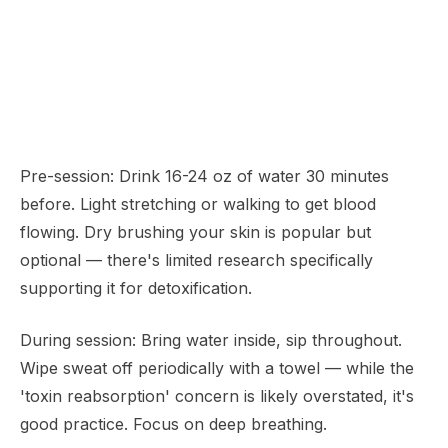
Pre-session: Drink 16-24 oz of water 30 minutes
before. Light stretching or walking to get blood
flowing. Dry brushing your skin is popular but
optional — there's limited research specifically
supporting it for detoxification.
During session: Bring water inside, sip throughout.
Wipe sweat off periodically with a towel — while the
'toxin reabsorption' concern is likely overstated, it's
good practice. Focus on deep breathing.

------

» **TASK DETAILS**: Take the line holding "flowing. Dry brushing" and all lines after it through the end of the data, and set them down exactly.

» **EXERCISE OUTPUT**:
flowing. Dry brushing your skin is popular but
optional — there's limited research specifically
supporting it for detoxification.
During session: Bring water inside, sip throughout.
Wipe sweat off periodically with a towel — while the
'toxin reabsorption' concern is likely overstated, it's
good practice. Focus on deep breathing.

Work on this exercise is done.